▸ Problem details:
Repeat the data exactly, with every line included.
── Data ──
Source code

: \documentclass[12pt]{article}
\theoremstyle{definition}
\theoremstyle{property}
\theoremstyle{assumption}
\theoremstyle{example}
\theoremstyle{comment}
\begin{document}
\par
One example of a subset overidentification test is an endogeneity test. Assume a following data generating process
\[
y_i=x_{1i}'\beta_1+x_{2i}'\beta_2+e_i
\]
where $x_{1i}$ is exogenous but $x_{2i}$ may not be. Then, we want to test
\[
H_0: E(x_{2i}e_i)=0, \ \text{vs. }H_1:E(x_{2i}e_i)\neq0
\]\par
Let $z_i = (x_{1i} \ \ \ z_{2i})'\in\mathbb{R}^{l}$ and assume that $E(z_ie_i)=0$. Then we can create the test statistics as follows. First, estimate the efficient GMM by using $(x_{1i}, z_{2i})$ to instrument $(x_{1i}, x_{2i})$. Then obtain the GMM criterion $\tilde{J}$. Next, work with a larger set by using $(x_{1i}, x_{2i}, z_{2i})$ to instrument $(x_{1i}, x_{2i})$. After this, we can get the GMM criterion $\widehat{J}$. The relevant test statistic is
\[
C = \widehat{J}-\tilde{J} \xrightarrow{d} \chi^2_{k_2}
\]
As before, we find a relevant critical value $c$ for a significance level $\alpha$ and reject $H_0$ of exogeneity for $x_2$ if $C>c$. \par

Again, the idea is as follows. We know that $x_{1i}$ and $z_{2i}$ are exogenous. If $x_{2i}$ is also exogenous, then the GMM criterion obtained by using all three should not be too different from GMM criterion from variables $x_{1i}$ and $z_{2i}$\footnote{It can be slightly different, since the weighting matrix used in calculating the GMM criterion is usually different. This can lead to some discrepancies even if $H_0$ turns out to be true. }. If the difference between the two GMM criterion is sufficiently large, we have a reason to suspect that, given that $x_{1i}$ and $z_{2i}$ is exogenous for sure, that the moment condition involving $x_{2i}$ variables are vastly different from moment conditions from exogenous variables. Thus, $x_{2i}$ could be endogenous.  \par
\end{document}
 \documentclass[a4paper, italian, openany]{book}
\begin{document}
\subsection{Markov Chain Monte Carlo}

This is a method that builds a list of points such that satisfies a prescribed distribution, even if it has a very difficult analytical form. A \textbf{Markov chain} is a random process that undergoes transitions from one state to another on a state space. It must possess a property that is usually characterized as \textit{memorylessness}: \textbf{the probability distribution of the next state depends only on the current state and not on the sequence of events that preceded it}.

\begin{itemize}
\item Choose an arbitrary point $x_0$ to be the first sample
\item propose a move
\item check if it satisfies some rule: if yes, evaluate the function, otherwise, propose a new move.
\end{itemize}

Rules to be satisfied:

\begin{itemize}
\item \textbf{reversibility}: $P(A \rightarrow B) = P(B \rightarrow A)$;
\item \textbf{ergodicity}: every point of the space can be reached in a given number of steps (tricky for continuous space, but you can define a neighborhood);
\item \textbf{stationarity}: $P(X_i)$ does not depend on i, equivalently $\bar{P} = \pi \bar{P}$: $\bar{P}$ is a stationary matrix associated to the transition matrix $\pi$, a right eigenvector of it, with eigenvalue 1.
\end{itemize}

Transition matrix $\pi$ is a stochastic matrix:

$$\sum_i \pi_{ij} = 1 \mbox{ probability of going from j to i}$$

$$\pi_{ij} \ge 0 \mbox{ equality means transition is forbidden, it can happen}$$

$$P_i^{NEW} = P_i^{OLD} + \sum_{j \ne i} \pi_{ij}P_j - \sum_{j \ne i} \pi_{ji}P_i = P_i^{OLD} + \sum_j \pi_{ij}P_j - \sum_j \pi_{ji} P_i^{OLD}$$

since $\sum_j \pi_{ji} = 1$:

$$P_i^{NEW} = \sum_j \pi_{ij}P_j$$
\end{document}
───
▸ Result:
Source code

: \documentclass[12pt]{article}
\theoremstyle{definition}
\theoremstyle{property}
\theoremstyle{assumption}
\theoremstyle{example}
\theoremstyle{comment}
\begin{document}
\par
One example of a subset overidentification test is an endogeneity test. Assume a following data generating process
\[
y_i=x_{1i}'\beta_1+x_{2i}'\beta_2+e_i
\]
where $x_{1i}$ is exogenous but $x_{2i}$ may not be. Then, we want to test
\[
H_0: E(x_{2i}e_i)=0, \ \text{vs. }H_1:E(x_{2i}e_i)\neq0
\]\par
Let $z_i = (x_{1i} \ \ \ z_{2i})'\in\mathbb{R}^{l}$ and assume that $E(z_ie_i)=0$. Then we can create the test statistics as follows. First, estimate the efficient GMM by using $(x_{1i}, z_{2i})$ to instrument $(x_{1i}, x_{2i})$. Then obtain the GMM criterion $\tilde{J}$. Next, work with a larger set by using $(x_{1i}, x_{2i}, z_{2i})$ to instrument $(x_{1i}, x_{2i})$. After this, we can get the GMM criterion $\widehat{J}$. The relevant test statistic is
\[
C = \widehat{J}-\tilde{J} \xrightarrow{d} \chi^2_{k_2}
\]
As before, we find a relevant critical value $c$ for a significance level $\alpha$ and reject $H_0$ of exogeneity for $x_2$ if $C>c$. \par

Again, the idea is as follows. We know that $x_{1i}$ and $z_{2i}$ are exogenous. If $x_{2i}$ is also exogenous, then the GMM criterion obtained by using all three should not be too different from GMM criterion from variables $x_{1i}$ and $z_{2i}$\footnote{It can be slightly different, since the weighting matrix used in calculating the GMM criterion is usually different. This can lead to some discrepancies even if $H_0$ turns out to be true. }. If the difference between the two GMM criterion is sufficiently large, we have a reason to suspect that, given that $x_{1i}$ and $z_{2i}$ is exogenous for sure, that the moment condition involving $x_{2i}$ variables are vastly different from moment conditions from exogenous variables. Thus, $x_{2i}$ could be endogenous.  \par
\end{document}
 \documentclass[a4paper, italian, openany]{book}
\begin{document}
\subsection{Markov Chain Monte Carlo}

This is a method that builds a list of points such that satisfies a prescribed distribution, even if it has a very difficult analytical form. A \textbf{Markov chain} is a random process that undergoes transitions from one state to another on a state space. It must possess a property that is usually characterized as \textit{memorylessness}: \textbf{the probability distribution of the next state depends only on the current state and not on the sequence of events that preceded it}.

\begin{itemize}
\item Choose an arbitrary point $x_0$ to be the first sample
\item propose a move
\item check if it satisfies some rule: if yes, evaluate the function, otherwise, propose a new move.
\end{itemize}

Rules to be satisfied:

\begin{itemize}
\item \textbf{reversibility}: $P(A \rightarrow B) = P(B \rightarrow A)$;
\item \textbf{ergodicity}: every point of the space can be reached in a given number of steps (tricky for continuous space, but you can define a neighborhood);
\item \textbf{stationarity}: $P(X_i)$ does not depend on i, equivalently $\bar{P} = \pi \bar{P}$: $\bar{P}$ is a stationary matrix associated to the transition matrix $\pi$, a right eigenvector of it, with eigenvalue 1.
\end{itemize}

Transition matrix $\pi$ is a stochastic matrix:

$$\sum_i \pi_{ij} = 1 \mbox{ probability of going from j to i}$$

$$\pi_{ij} \ge 0 \mbox{ equality means transition is forbidden, it can happen}$$

$$P_i^{NEW} = P_i^{OLD} + \sum_{j \ne i} \pi_{ij}P_j - \sum_{j \ne i} \pi_{ji}P_i = P_i^{OLD} + \sum_j \pi_{ij}P_j - \sum_j \pi_{ji} P_i^{OLD}$$

since $\sum_j \pi_{ji} = 1$:

$$P_i^{NEW} = \sum_j \pi_{ij}P_j$$
\end{document}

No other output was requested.